That had been quick thinking. Of course if Mandora and Psychro were hiding it would be near the back where they came in. The Tonkoya's back there might provide ample hiding spots. Carefully, slowly, she drove her car around to where they were and began poking around, looking inside each car. When she found them they were lying side by side and she found that her heart ached looking at it. Only last night she had been that close to Psychro, only last night had been erotic. The look on Mandora's face said this wasn't. Once the pair were in position she continued to drive over to where Resteam was waiting. "You don't have the right year for me. Do you think you'll get access to a '42 engine any time soon?"
"A '42? Those are rare, ma'am. Tell you what, though. If I find one I'll set it aside for you," he said. She handed over her name and number as a formality and pulled out of the lot. That was one problem down, and more to go.
The streets of the city were wide, designed so that multiple vehicles could travel alongside each other. This part of town was what one would consider a middle class neighbourhood. Low flat houses lined the road with the occasional store for variety. The buildings were generally made of stone, and were decorated in many different colours.
Ellis had been down these streets dozens of times, but never had she felt this uncomfortable in them. Equines preferred wide open spaces to cramped quarters and heights. It did make her wonder how her kin had gotten into spacecrafts and come to this planet in the first place. It was this desire to be apart from others that had led her and many others to settle further from the city, to live on spacious farms, and keep contact with others at a minimum.

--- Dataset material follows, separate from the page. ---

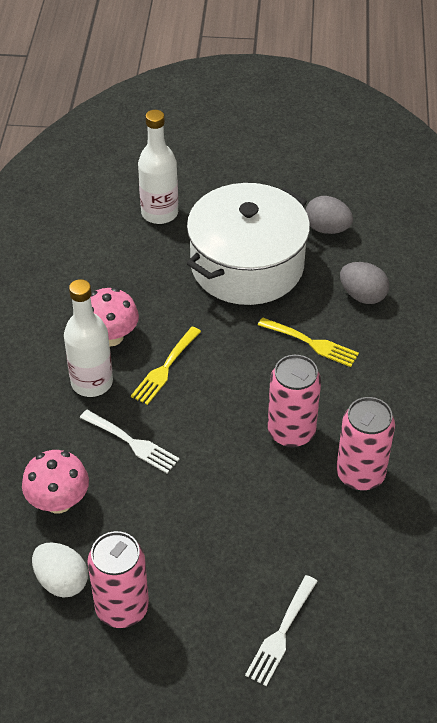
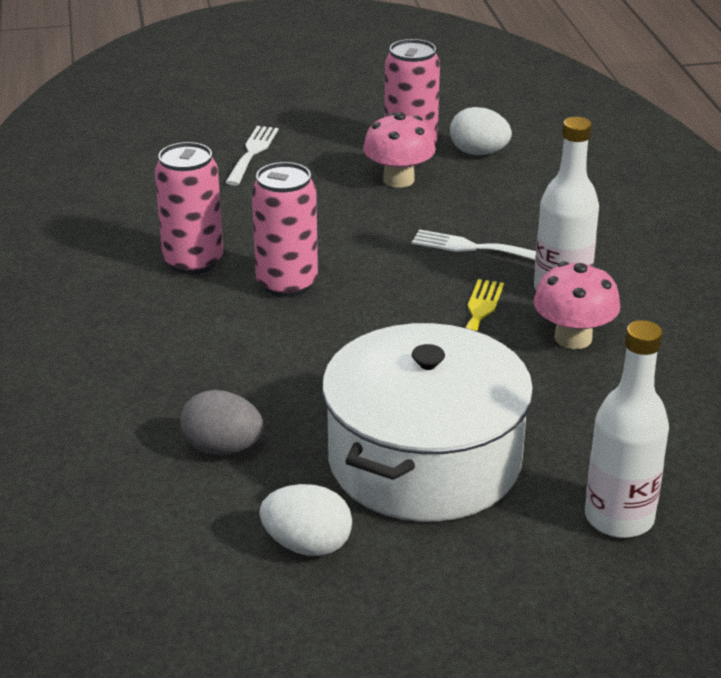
camera: 165 degrees right, 15 degrees down
(58, 501) = (523, 197): pink mushroom -> pink mushroom (398, 179)
(312, 343) = (287, 375): yellow fork -> none
(327, 229) = (307, 545): grey egg -> white egg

Of course, this time it wasn't simple claustrophobia that had her nerves on edge. The fugitives hiding in the back of her cart were reason enough to be concerned. Security was noticeably heightened along the normally peaceful avenues. With the mysterious ship in their atmosphere, the fear of outsider invasion was heightened, she assumed. Could Psychro and Mandora get to their ship before it was too late?
She slowed her car down as the building they were looking for drew nearer. The science and technology building was the third largest building in the city, rivalled only by the military headquarters and the parliament building. That was the only building in the city that was taller than two storeys, rising a good ten into the sky. At the pinnacle was a large circular room that had windows pointing in every direction, where the leaders of the Equines would sit and discuss whatever needed to be discussed.
She pulled into the laneway reserved for deliveries and saw, much to her relief that there was no one around. Luck wouldn't be on their side forever, though, so she quickly hopped out and helped the two aliens clamber out. "There's a door for receiving there, but there are probably all kinds of people inside," Ellis said a little fearfully. They had a general layout of the lab, but there was no way of telling exactly where the Electrocharger would be.
"We'll climb on to the roof," Mandora said with all the calm and authority of one who has been in worse situations and knows that panicking will only make things harder. "I can communicate with the Electrocharger remotely, I can pinpoint it more precisely from up there."
Ellis knew it would be risky. Any craft flying overhead would spot them immediately. "Go then. I'll park my car and meet you up there." Anyone spotting the car just parked in the receiving lane might draw attention to it, they might run the plates and get her name too. Psychro and Mandora bolted for the closest wall and began to scale up it, leaving Ellis alone to her task.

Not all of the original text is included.